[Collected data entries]
= = = = =
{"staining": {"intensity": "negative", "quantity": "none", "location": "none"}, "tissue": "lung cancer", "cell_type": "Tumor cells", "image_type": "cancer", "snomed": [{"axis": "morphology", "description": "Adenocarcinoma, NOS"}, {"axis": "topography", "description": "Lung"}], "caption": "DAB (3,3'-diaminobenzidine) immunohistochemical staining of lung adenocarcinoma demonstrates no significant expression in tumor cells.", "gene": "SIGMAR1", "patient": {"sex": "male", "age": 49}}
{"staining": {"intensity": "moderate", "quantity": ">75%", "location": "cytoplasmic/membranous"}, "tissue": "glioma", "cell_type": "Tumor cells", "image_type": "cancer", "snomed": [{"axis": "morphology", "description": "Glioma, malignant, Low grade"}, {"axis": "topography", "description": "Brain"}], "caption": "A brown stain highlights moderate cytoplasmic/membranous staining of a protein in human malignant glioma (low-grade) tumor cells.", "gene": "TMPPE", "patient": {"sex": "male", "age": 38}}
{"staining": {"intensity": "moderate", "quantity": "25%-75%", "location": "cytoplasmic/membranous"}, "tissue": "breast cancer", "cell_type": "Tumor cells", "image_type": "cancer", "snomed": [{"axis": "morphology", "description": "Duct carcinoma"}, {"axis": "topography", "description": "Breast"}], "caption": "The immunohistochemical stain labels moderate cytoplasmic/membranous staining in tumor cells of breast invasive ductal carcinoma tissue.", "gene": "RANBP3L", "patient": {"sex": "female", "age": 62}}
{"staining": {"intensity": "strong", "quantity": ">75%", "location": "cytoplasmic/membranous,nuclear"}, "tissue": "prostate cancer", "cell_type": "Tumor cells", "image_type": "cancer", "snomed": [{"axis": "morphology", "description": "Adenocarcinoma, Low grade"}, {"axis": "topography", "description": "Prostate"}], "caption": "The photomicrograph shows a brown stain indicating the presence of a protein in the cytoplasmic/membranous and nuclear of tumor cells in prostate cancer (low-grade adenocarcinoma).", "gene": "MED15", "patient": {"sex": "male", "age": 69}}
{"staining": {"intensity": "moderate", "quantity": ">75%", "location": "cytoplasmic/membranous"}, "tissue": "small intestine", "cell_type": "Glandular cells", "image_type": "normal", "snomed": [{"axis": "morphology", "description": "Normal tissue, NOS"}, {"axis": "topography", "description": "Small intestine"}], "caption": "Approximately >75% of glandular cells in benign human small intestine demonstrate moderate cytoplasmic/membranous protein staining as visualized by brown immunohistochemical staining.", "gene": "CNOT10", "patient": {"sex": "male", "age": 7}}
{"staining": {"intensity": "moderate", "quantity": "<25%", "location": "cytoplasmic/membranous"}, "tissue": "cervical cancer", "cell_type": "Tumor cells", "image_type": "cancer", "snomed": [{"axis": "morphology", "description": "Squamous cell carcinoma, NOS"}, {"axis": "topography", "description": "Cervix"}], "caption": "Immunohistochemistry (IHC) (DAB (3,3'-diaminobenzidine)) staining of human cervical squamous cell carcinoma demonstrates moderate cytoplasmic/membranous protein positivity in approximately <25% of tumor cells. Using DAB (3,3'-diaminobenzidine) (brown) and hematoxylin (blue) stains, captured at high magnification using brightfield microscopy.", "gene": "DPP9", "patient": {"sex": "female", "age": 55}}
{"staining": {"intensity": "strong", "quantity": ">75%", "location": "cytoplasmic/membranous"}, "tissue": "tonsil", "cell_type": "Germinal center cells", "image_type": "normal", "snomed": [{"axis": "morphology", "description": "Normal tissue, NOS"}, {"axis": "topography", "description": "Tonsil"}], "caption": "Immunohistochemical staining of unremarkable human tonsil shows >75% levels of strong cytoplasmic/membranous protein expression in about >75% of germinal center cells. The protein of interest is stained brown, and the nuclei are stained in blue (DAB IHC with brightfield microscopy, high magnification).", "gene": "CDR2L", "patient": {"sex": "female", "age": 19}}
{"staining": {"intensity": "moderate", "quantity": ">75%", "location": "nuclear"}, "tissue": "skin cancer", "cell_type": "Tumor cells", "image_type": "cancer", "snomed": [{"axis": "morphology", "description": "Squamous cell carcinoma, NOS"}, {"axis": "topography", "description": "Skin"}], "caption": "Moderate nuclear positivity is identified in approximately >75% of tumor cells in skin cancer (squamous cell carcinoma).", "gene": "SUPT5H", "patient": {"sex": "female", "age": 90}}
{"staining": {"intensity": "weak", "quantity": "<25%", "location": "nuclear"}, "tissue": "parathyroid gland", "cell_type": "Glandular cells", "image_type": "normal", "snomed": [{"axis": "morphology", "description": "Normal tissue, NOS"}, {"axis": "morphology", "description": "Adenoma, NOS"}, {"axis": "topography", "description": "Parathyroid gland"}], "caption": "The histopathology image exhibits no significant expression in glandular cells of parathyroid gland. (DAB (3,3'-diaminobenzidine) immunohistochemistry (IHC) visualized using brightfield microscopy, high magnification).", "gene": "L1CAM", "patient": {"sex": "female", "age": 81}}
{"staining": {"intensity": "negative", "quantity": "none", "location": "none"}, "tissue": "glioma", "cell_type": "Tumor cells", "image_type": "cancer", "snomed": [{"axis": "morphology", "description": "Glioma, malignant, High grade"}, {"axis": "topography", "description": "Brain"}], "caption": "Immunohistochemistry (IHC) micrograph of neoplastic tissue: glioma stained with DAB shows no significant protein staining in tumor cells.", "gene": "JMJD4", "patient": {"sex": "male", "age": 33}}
= = = = =
• **Work to complete**
The answer must be a single number: the count of lines in the records above that contain the word "adenocarcinoma".

• **Exercise answer**
2